## PASSAGE TO READ
◇ ◇ ◇

Following my rollercoaster of a freshman year, but scraping by with passing grades, I was prepared to metaphorically find a new, calmer ride to apply to my freshman era (perhaps a gentle merry-go-round, or maybe even leaving the theme park entirely). And it seemed I had found it, settling into a nice groove with my classes, friends and family — directly until I was a few days into my geometry class. Fresh off the heels of my freshman failures, I was invigorated with new study habits, prepared to pay attention, and armed with a homework planner. All too soon, however, this wall of confidence was bulldozed by the smirking, snarking teacher that sat, nearly motionless, at the front of the class.

A few days in, the alarm bells began to ring as my mind began to analyze this teacher’s regimen and teaching style. She never left her chair except to enter and exit the class, and her preferred method of “teaching”, if it can be called that, was to emit a page number to the class along with a string of numbers for us to read and solve. For four days a week, she sat, staring glazedly at the class as we silently (for we were forbidden to talk to one another) pored over decades-old texts, struggling to make sense of them without any sense of outside direction or order. When Friday arrived, the teacher would mosey into class as per usual, however instead of her usual numerical announcement, she would order that the students split into neat rows so we could take a test on subjects we had been forced to teach ourselves. Anyone even suspected of cheating off of student’s paper would be forced to tear up their own test (because for the teacher to do so herself would require her to leave her seat, and past a certain point each day we feared she had permanently become part of it, and couldn’t leave even if she miraculously suddenly wanted to).

My geometry teacher is not the only instructor that expressed such distaste and scorn towards her students, and she is not the only one to negatively impact her student’s performance. In every place of learning, there is a chance for such a person to exist, to wallow in their job, personifying cynicism and negligence. “What employer wants a lazy, negative, rude backstabber? That is why [the] most challenging staff members seemingly stay in your building forever,’ writes Todd Whitaker in his bestselling book, “Dealing with Difficult Teachers”. The point Whitaker makes is a good one — where else will the teacher go?

◇ ◇ ◇

## Stored data

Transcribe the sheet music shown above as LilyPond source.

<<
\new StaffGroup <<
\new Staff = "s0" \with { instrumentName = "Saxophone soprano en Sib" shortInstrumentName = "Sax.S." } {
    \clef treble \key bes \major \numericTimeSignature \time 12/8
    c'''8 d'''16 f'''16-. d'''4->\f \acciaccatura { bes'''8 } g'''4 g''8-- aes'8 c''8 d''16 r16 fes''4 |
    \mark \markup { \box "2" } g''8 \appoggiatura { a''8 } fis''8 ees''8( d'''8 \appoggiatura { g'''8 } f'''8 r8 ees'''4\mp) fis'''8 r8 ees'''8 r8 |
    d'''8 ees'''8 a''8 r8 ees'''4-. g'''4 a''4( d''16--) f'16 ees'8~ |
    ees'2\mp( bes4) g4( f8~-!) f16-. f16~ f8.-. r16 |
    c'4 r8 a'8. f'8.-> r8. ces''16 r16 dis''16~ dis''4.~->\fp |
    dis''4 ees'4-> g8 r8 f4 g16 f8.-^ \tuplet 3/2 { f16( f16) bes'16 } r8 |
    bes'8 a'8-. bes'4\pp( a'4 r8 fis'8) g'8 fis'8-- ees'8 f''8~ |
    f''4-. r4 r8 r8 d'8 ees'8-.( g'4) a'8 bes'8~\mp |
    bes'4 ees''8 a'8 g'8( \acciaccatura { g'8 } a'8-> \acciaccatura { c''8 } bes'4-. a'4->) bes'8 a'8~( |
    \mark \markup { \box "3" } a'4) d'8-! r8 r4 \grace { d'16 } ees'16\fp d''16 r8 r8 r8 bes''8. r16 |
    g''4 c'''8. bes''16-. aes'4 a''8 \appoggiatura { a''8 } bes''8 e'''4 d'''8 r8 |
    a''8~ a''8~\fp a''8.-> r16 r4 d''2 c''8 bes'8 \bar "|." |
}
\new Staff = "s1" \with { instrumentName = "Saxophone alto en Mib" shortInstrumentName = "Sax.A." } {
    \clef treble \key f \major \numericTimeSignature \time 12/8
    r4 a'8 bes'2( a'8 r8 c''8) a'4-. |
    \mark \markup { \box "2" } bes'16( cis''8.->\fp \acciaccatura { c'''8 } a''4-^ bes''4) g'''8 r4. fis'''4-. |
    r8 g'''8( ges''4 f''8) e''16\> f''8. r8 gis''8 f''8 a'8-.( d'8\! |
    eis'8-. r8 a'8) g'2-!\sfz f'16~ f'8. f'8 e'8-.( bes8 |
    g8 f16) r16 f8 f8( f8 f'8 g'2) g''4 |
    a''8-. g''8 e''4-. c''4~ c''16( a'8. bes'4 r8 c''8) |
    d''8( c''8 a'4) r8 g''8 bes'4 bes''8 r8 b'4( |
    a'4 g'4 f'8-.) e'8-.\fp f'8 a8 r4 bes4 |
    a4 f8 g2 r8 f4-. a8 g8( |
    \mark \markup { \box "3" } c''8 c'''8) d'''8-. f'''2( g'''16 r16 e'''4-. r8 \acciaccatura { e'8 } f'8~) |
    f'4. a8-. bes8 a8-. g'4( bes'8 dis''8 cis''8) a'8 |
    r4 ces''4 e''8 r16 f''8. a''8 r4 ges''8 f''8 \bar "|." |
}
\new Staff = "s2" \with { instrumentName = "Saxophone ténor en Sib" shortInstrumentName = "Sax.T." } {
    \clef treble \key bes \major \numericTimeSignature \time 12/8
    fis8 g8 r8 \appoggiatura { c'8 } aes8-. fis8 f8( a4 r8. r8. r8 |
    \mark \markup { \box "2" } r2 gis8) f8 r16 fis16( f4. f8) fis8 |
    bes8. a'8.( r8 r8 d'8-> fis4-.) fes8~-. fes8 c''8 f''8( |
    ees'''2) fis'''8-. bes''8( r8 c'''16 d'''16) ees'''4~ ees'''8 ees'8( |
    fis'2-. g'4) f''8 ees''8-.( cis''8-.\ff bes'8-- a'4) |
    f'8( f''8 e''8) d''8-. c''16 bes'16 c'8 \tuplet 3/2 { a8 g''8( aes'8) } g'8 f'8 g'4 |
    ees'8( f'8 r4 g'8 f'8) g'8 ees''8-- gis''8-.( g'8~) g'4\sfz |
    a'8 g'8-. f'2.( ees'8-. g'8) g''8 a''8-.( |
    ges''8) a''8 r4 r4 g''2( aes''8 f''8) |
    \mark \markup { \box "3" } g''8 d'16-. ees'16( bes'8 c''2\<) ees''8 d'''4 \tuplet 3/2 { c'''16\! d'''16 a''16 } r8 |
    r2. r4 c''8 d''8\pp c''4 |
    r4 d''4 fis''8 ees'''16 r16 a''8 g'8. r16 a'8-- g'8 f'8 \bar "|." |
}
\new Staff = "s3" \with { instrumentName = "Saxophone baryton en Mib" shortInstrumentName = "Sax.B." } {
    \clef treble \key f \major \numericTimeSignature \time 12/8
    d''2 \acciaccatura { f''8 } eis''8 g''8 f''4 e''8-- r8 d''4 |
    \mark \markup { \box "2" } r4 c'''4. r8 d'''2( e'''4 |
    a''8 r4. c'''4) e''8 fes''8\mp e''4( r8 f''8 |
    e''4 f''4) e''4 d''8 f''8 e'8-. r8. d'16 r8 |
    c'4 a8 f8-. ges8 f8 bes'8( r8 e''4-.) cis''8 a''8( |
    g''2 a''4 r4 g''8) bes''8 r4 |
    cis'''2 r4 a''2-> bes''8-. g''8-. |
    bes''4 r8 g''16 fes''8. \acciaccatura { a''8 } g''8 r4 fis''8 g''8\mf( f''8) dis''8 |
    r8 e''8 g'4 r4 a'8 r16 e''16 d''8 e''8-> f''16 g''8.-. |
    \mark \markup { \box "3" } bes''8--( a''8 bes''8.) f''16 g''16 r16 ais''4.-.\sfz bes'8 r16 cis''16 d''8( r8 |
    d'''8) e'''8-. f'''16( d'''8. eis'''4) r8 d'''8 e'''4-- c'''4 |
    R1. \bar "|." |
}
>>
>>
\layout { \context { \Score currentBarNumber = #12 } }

◇ ◇ ◇

## REQUIRED TASKS
A – Which book is quoted in the essay about the geometry teacher, and who wrote it?
B – Summarize the essay about the geometry teacher in two sentences.
C – Continue the essay about the geometry teacher from where it stops.

## RESPONSES BY ITEM NUMBER
A – "Dealing with Difficult Teachers" by Todd Whitaker.

B – After a rough freshman year, the writer began a new year with better study habits but met a geometry teacher who never left her chair, only called out page numbers and problems, forbade talking, and tested students each Friday on material they had to teach themselves. The writer notes that such scornful, negligent teachers can exist in any school and quotes Todd Whitaker's point that difficult staff members seem to stay forever because no other employer would want them.

C –
As such, this loop stagnates, providing students with a difficulty hitch as hard classes are exacerbated by a teacher’s malignance or ineptitude. And it can naturally be stated that the student is not at fault for this difficulty spike, and especially not if such an increase pushes the class’s difficulty beyond their level of comprehension. Perhaps the teacher is at fault, for failing to improve themselves as an instructor; or perhaps the school should be held accountable, for hiring and maintaining this teacher as a member of their staff; or perhaps both are equally at fault. What truly is important is that students may fall behind and have their performance suffer, even despite their best attempts to keep up. When an environment is established to provide a learning conduit for students to listen to, and that conduit fails to transmit, the student can not and should not be held accountable.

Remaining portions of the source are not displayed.